_PASSAGE TO READ_
* * *

Her passport said she was born in Johannesburg on September 30th 1907, which would have made Bertha Weingreen 91 when she died in Dublin last month. However, there is evidence to suggest she was older. A sister, believed to be two years younger, was said to have been born on the same day.
She was a remarkable woman. Strong convictions, ardent Zionist, unconventional character. She is once said to have attended a function wearing a brightly coloured tea cosy on her head.
She was also the other half of that staple, "the devoted couple". Her husband was Jack (Jacob) Weingreen, the late Professor of Hebrew at Trinity College, Dublin, He died in April 1995, aged 87. Born in Manchester, he had studied at Trinity College Dublin, becoming a lecturer there in 1930. No one is clear how they met but it is believed to have been in Dublin. They married in London in 1934 and continued to live in Dublin for the rest of their lives, except for one very interesting gap.
Both played a major part in helping Jews in Germany after the war. In March 1946 Jack became director of education at the displaced persons' camp in Bergen-Belsen, Germany, and Bertha was chief welfare officer for all Jewish displaced persons in Germany's British zone, including Belsen. She was in fact Jack's boss there. "I was OC Belsen," she told The Irish Times in 1985. "I had more anger than horror that such things could be allowed. People all over the world allowed it and the world knew. Now they want to think it never happened."
But it was experiences at Lubeck in Germany, rather than Belsen, that made the most vivid impression on Bertha. Jack recalled how when she visited sick Jewish children there she remembered "their faces resembled the faces of mummified Egyptians. Instead of arms and fingers lying on blankets there were sticks at the end of which were claws. The shock was overwhelming and she had to escape into the corridor where she shed bitter tears at what had been done to these innocent children. They were in the last stages of hunger and abuse."

* * *

Saved entries
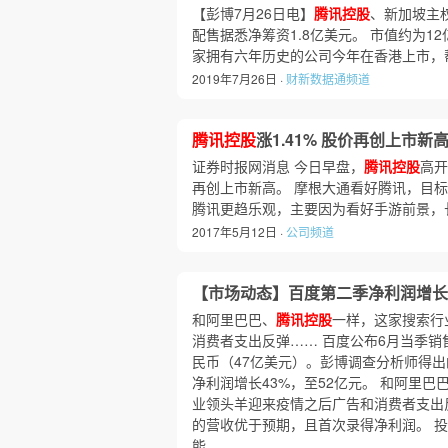
【彭博7月26日电】
腾讯控股
、新加坡主权
配售据悉净筹资1.8亿美元。 市值约为
家拥有六年历史的公司今年在香港上市，
2019年7月26日 ·
财新数据通频道
腾讯控股
涨1.41% 股价再创上市新
证券时报网消息 今日早盘，
腾讯控股
高开
再创上市新高。 摩根大通看好腾讯，目标价
腾讯更趋乐观，主要因为看好手游前景，
2017年5月12日 ·
公司频道
【市场动态】百度第二季净利润增长4
和阿里巴巴、
腾讯控股
一样，这家搜索行
消费者支出反弹…… 百度公布6月当季销售
民币（47亿美元）。彭博调查分析师得出
净利润增长43%，至52亿元。 和阿里巴
业领头羊迎来疫情之后广告和消费者支出
的营收优于预期，且首次录得净利润。 
能……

* * *

_WHAT TO WORK ON_
• 1. According to the obituary of Bertha Weingreen, what post did she hold in Germany's British zone?
• 2. Translate this sentence from the obituary of Bertha Weingreen into French: "They married in London in 1934 and continued to live in Dublin for the rest of their lives, except for one very interesting gap."
Rely only on the obituary of Bertha Weingreen, not on the listing.

_RESPONSES_
• 1. She was chief welfare officer for all Jewish displaced persons in Germany's British zone, including Belsen.

• 2. Ils se sont mariés à Londres en 1934 et ont continué à vivre à Dublin pour le reste de leur vie, à l'exception d'une interruption très intéressante.